We began the day (a bit late; time change, you know) with gorgeous sunshine, but by the time we’d strolled to Île de la Cité, clouds had rolled in, and were transitioning from white to grey. So, here, around the backside of the Cathédrale Notre-Dame de Paris (so fancy architecturally—not from pure decoration like the door-façade—that it seems like this is the end that might make you want to become Catholic*), you can tell we’re probably about to get a message from gawd. Or something. (Meteorologists call it a on-again-off-again light rain, trying to become full-on light rain. Légère pluie here.)
Still, we persisted with our footwork, crossing the bridge to the other island, Île Saint-Louis. Here, the légère pluie lost its intermittent quality. We did manage to find the restaurant we’d lunched at aeons ago, and the “little” church I remembered (crane your neck; the streets are narrow, and the roofline is high).

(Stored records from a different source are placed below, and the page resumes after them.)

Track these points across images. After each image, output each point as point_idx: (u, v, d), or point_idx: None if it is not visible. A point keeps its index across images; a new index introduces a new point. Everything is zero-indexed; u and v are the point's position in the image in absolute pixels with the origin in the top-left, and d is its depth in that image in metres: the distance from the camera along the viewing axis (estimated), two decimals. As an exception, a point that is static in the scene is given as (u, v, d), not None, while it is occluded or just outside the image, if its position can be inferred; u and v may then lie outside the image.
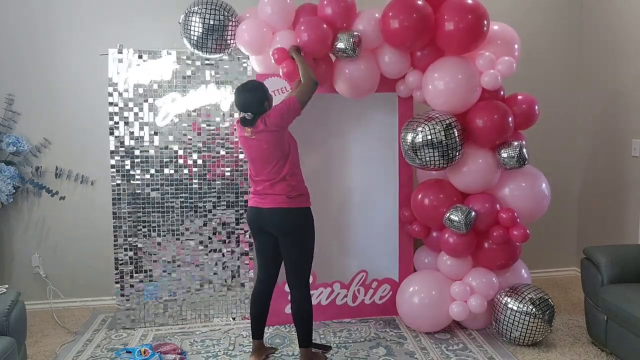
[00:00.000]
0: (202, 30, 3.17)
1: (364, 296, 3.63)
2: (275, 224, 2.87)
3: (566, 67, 4.33)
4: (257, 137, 2.81)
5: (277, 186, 2.84)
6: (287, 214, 2.85)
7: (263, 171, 2.85)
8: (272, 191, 2.84)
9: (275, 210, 2.84)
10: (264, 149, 2.82)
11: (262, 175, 2.87)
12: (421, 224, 3.43)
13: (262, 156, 2.84)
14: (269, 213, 2.85)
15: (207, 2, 3.19)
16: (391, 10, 3.10)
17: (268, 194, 2.85)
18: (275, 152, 2.82)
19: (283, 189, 2.83)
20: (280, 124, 2.80)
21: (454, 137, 3.08)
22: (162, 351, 3.11)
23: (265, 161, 2.84)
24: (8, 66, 3.75)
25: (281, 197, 2.83)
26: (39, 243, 3.89)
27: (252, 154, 2.88)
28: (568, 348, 3.21)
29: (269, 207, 2.85)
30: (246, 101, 2.81)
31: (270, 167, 2.83)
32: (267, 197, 2.86)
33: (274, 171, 2.83)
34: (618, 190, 3.97)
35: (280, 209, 2.84)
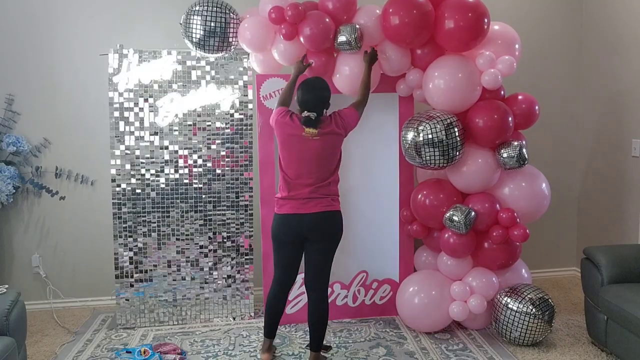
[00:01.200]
0: (202, 33, 3.18)
1: (364, 296, 3.63)
2: (321, 228, 2.81)
3: (566, 67, 4.33)
4: (322, 138, 2.75)
5: (322, 190, 2.79)
6: (334, 218, 2.83)
7: (312, 174, 2.77)
8: (318, 194, 2.78)
9: (324, 214, 2.78)
10: (324, 149, 2.76)
11: (307, 178, 2.77)
12: (421, 224, 3.43)
13: (319, 158, 2.76)
14: (316, 217, 2.77)
15: (208, 1, 3.19)
16: (391, 6, 3.10)
17: (312, 198, 2.77)
18: (333, 155, 2.81)
19: (329, 192, 2.81)
20: (350, 127, 2.84)
21: (455, 136, 3.08)
22: (162, 351, 3.11)
23: (320, 164, 2.77)
24: (8, 66, 3.75)
25: (327, 200, 2.80)
26: (39, 243, 3.89)
27: (305, 154, 2.77)
28: (568, 348, 3.21)
29: (316, 211, 2.77)
30: (316, 100, 2.77)
31: (322, 170, 2.78)
32: (311, 202, 2.77)
33: (325, 175, 2.79)
34: (618, 190, 3.97)
35: (329, 212, 2.80)
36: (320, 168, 2.77)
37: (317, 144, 2.75)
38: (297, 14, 3.05)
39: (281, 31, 3.10)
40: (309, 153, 2.76)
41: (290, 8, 3.04)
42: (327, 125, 2.75)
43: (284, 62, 3.29)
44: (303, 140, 2.75)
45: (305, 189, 2.78)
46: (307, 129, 2.74)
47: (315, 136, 2.73)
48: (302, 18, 3.07)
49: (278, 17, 3.09)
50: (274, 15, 3.09)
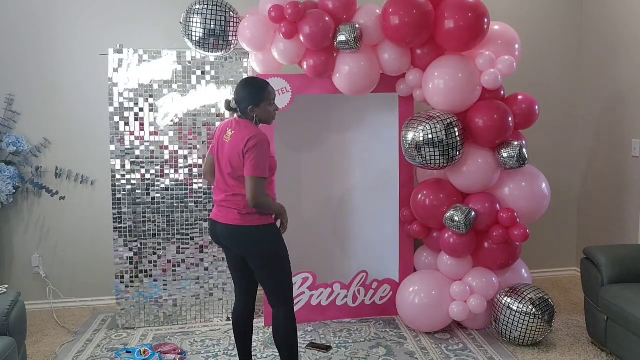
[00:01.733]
0: (202, 32, 3.19)
1: (364, 297, 3.63)
2: (232, 241, 2.61)
3: (566, 67, 4.33)
4: (231, 142, 2.52)
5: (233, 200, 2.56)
6: (242, 233, 2.57)
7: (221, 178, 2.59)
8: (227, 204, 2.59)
9: (230, 227, 2.57)
10: (229, 154, 2.52)
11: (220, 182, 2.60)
12: (421, 224, 3.43)
13: (228, 160, 2.53)
14: (225, 229, 2.59)
15: (208, 1, 3.19)
16: (391, 6, 3.10)
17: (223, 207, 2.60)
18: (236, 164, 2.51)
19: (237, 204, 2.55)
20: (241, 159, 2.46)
21: (455, 136, 3.08)
22: (162, 351, 3.11)
23: (227, 165, 2.54)
24: (8, 66, 3.74)
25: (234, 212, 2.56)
26: (39, 243, 3.89)
27: (218, 156, 2.60)
28: (568, 348, 3.21)
29: (224, 222, 2.58)
30: (240, 92, 2.55)
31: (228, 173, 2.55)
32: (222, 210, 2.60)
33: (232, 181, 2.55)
34: (618, 190, 3.97)
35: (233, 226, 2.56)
36: (229, 174, 2.54)
37: (229, 146, 2.52)
38: (297, 13, 3.05)
39: (281, 30, 3.10)
40: (221, 156, 2.57)
41: (290, 6, 3.05)
42: (240, 130, 2.50)
43: (283, 62, 3.29)
44: (222, 143, 2.58)
45: (219, 195, 2.61)
46: (227, 133, 2.54)
47: (227, 139, 2.53)
48: (301, 16, 3.08)
49: (278, 16, 3.09)
50: (274, 13, 3.09)
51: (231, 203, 2.54)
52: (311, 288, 3.55)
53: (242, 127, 2.54)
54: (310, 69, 3.22)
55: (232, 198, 2.54)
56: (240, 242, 2.55)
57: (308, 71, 3.24)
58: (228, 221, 2.54)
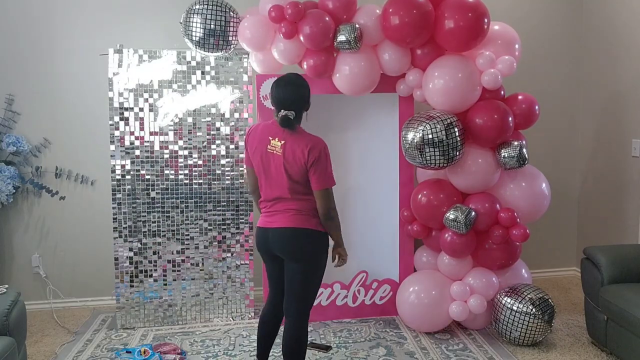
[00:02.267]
0: (202, 32, 3.19)
1: (364, 296, 3.63)
2: (285, 246, 2.56)
3: (566, 67, 4.33)
4: (285, 154, 2.42)
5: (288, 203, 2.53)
6: (296, 235, 2.54)
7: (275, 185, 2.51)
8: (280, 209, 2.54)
9: (283, 230, 2.53)
10: (286, 162, 2.43)
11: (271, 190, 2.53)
12: (421, 224, 3.43)
13: (281, 171, 2.45)
14: (276, 233, 2.55)
15: (208, 1, 3.19)
16: (391, 5, 3.10)
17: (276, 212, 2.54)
18: (295, 173, 2.45)
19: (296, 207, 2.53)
20: (305, 171, 2.42)
21: (455, 136, 3.08)
22: (162, 351, 3.11)
23: (280, 175, 2.47)
24: (8, 66, 3.74)
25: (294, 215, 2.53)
26: (39, 243, 3.89)
27: (269, 166, 2.49)
28: (568, 348, 3.21)
29: (277, 227, 2.54)
30: (293, 97, 2.42)
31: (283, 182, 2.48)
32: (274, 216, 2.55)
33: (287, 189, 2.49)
34: (618, 190, 3.97)
35: (287, 228, 2.53)
36: (284, 183, 2.47)
37: (281, 159, 2.43)
38: (297, 12, 3.05)
39: (281, 30, 3.10)
40: (272, 166, 2.47)
41: (290, 6, 3.05)
42: (295, 139, 2.41)
43: (283, 62, 3.29)
44: (267, 154, 2.47)
45: (269, 202, 2.55)
46: (275, 140, 2.43)
47: (278, 151, 2.43)
48: (301, 16, 3.08)
49: (278, 16, 3.09)
50: (274, 13, 3.09)
51: (297, 205, 2.46)
52: (311, 288, 3.55)
53: (295, 136, 2.43)
54: (310, 69, 3.22)
55: (298, 204, 2.47)
56: (298, 243, 2.48)
57: (308, 71, 3.24)
58: (289, 224, 2.46)
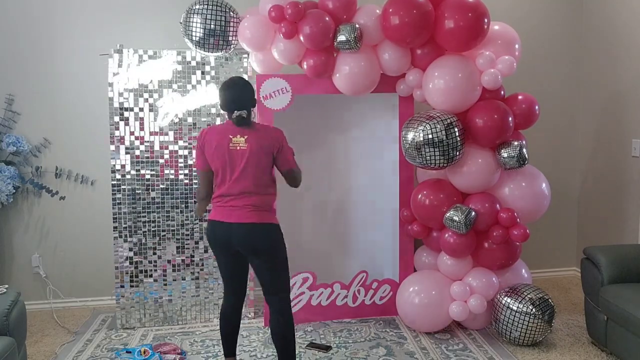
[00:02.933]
0: (202, 33, 3.18)
1: (364, 296, 3.63)
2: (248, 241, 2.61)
3: (566, 67, 4.33)
4: (250, 147, 2.55)
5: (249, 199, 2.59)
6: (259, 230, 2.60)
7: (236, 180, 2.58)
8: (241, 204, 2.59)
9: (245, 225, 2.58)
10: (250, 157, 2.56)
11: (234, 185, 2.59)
12: (421, 224, 3.43)
13: (245, 164, 2.56)
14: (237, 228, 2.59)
15: (208, 1, 3.19)
16: (391, 5, 3.10)
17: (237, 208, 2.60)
18: (264, 163, 2.60)
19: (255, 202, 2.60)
20: (270, 155, 2.59)
21: (455, 136, 3.08)
22: (162, 351, 3.11)
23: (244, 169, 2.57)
24: (8, 66, 3.74)
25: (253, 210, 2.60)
26: (39, 243, 3.89)
27: (232, 160, 2.57)
28: (568, 348, 3.21)
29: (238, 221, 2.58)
30: (241, 98, 2.57)
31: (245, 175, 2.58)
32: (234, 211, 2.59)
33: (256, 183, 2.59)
34: (618, 190, 3.97)
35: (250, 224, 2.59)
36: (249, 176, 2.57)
37: (244, 152, 2.55)
38: (297, 12, 3.05)
39: (281, 30, 3.10)
40: (237, 161, 2.56)
41: (290, 6, 3.05)
42: (256, 133, 2.57)
43: (283, 62, 3.29)
44: (230, 151, 2.56)
45: (230, 197, 2.60)
46: (236, 137, 2.55)
47: (243, 145, 2.55)
48: (301, 16, 3.08)
49: (278, 16, 3.09)
50: (274, 13, 3.09)
51: (258, 201, 2.58)
52: (311, 288, 3.55)
53: (255, 130, 2.62)
54: (310, 69, 3.22)
55: (258, 199, 2.59)
56: (262, 238, 2.59)
57: (308, 71, 3.24)
58: (251, 219, 2.56)
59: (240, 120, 2.58)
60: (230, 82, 2.65)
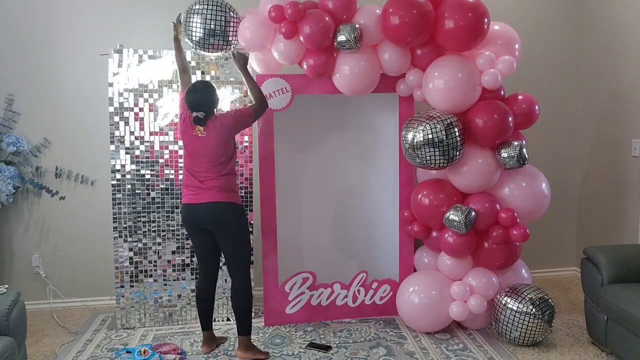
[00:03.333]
0: (202, 34, 3.17)
1: (364, 296, 3.63)
2: (214, 218, 2.98)
3: (566, 67, 4.33)
4: (208, 135, 2.96)
5: (213, 182, 2.97)
6: (225, 208, 2.98)
7: (203, 167, 2.97)
8: (207, 186, 2.96)
9: (213, 204, 2.96)
10: (211, 146, 2.96)
11: (200, 170, 2.98)
12: (421, 224, 3.43)
13: (208, 152, 2.96)
14: (207, 207, 2.96)
15: (208, 1, 3.18)
16: (391, 5, 3.10)
17: (203, 189, 2.97)
18: (224, 149, 2.98)
19: (220, 184, 2.97)
20: (233, 127, 3.00)
21: (455, 136, 3.08)
22: (162, 351, 3.11)
23: (206, 156, 2.97)
24: (8, 66, 3.75)
25: (216, 191, 2.97)
26: (39, 243, 3.89)
27: (196, 149, 2.98)
28: (568, 348, 3.21)
29: (206, 201, 2.96)
30: (202, 100, 2.97)
31: (208, 161, 2.97)
32: (202, 192, 2.97)
33: (217, 168, 2.97)
34: (618, 190, 3.97)
35: (218, 202, 2.96)
36: (211, 162, 2.97)
37: (204, 140, 2.96)
38: (297, 12, 3.05)
39: (281, 29, 3.10)
40: (200, 149, 2.97)
41: (290, 6, 3.05)
42: (214, 122, 2.96)
43: (284, 62, 3.28)
44: (197, 139, 2.98)
45: (197, 180, 2.98)
46: (199, 127, 2.96)
47: (202, 133, 2.96)
48: (302, 16, 3.08)
49: (278, 16, 3.09)
50: (274, 13, 3.09)
51: (221, 183, 2.97)
52: (311, 288, 3.55)
53: (213, 121, 2.99)
54: (310, 69, 3.22)
55: (223, 179, 2.97)
56: (226, 216, 2.98)
57: (308, 71, 3.24)
58: (217, 199, 2.95)
59: (197, 120, 2.96)
60: (194, 86, 3.04)
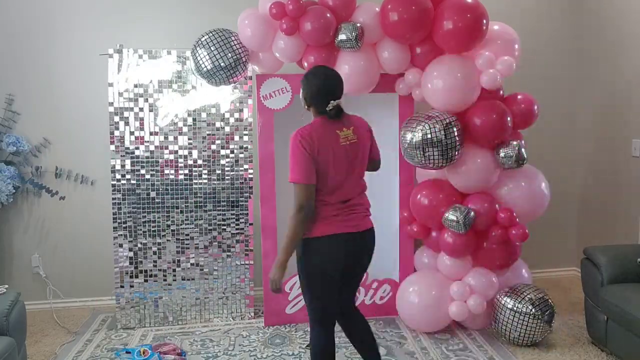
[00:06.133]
0: (210, 67, 3.21)
1: (364, 296, 3.63)
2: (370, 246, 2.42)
3: (566, 67, 4.33)
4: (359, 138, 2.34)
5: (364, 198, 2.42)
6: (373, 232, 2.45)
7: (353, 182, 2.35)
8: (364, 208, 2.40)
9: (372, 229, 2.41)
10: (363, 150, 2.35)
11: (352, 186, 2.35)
12: (421, 224, 3.43)
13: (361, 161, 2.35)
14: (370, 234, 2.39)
15: (219, 40, 3.19)
16: (390, 2, 3.10)
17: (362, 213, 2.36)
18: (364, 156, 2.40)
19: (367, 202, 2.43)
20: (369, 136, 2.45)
21: (454, 136, 3.08)
22: (162, 351, 3.11)
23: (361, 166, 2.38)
24: (8, 66, 3.75)
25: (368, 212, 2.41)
26: (39, 243, 3.89)
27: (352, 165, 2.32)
28: (568, 348, 3.21)
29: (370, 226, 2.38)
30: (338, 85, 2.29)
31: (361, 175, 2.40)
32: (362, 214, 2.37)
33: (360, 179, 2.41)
34: (618, 190, 3.97)
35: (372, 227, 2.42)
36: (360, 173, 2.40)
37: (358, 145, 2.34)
38: (299, 8, 3.05)
39: (282, 26, 3.10)
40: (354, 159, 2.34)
41: (292, 3, 3.05)
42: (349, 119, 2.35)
43: (285, 60, 3.28)
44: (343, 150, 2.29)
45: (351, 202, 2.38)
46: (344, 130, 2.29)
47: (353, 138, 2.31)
48: (303, 13, 3.08)
49: (279, 12, 3.09)
50: (275, 10, 3.09)
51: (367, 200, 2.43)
52: (311, 288, 3.54)
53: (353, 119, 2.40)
54: (311, 66, 3.21)
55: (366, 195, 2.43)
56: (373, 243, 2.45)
57: (309, 68, 3.23)
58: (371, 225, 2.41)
59: (339, 111, 2.29)
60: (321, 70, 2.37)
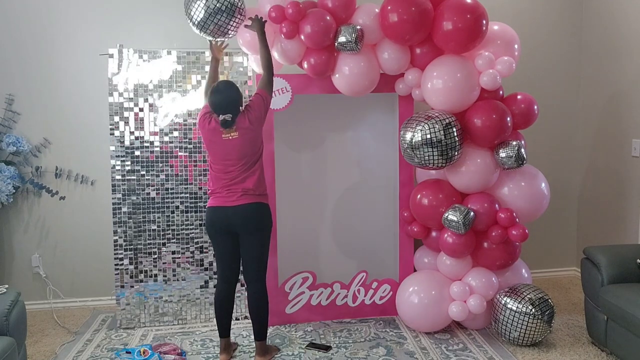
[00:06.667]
0: (204, 15, 3.03)
1: (364, 296, 3.63)
2: (244, 220, 2.92)
3: (566, 67, 4.33)
4: (241, 135, 2.89)
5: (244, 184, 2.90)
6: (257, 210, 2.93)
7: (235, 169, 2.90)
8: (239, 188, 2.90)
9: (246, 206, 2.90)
10: (244, 146, 2.89)
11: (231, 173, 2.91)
12: (420, 224, 3.43)
13: (239, 153, 2.89)
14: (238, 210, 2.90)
15: None
16: (390, 3, 3.10)
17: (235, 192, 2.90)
18: (253, 149, 2.92)
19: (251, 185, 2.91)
20: (262, 117, 2.95)
21: (453, 136, 3.08)
22: (162, 351, 3.11)
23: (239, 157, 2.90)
24: (8, 66, 3.75)
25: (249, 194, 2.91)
26: (39, 243, 3.89)
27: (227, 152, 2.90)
28: (568, 348, 3.21)
29: (239, 204, 2.90)
30: (230, 101, 2.87)
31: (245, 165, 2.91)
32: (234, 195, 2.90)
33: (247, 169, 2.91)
34: (618, 190, 3.97)
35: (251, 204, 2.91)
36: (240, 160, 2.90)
37: (238, 140, 2.89)
38: (298, 12, 3.05)
39: (282, 30, 3.10)
40: (232, 152, 2.89)
41: (291, 6, 3.05)
42: (242, 122, 2.90)
43: (284, 62, 3.29)
44: (228, 141, 2.89)
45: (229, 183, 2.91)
46: (227, 130, 2.88)
47: (234, 134, 2.88)
48: (302, 16, 3.08)
49: (278, 16, 3.09)
50: (274, 14, 3.09)
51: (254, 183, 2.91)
52: (311, 288, 3.55)
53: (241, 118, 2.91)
54: (311, 68, 3.22)
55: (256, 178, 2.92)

Undaunted by the pluie, we turned southish, detouring through part of the Jardin du Luxembourg. We traipsed around the back of the Sénat (or maybe the front; qui sait?), where I lost count of the number of guards we saw (distracted perhaps by the flowers and their plexiglass guard-stations, with all their electronic communication gear quite visible).
We had quite a trek, in short. Then, The Guru got the SIM to start working, but it may be out of data-money—there’s always something.
* Consider that the exterior long was painted quite colorfully, which would have made this view POP. Note, too, that the building is owned by France (or is it the city?, at any rate, not the Catholic Church), although managed by the clergy.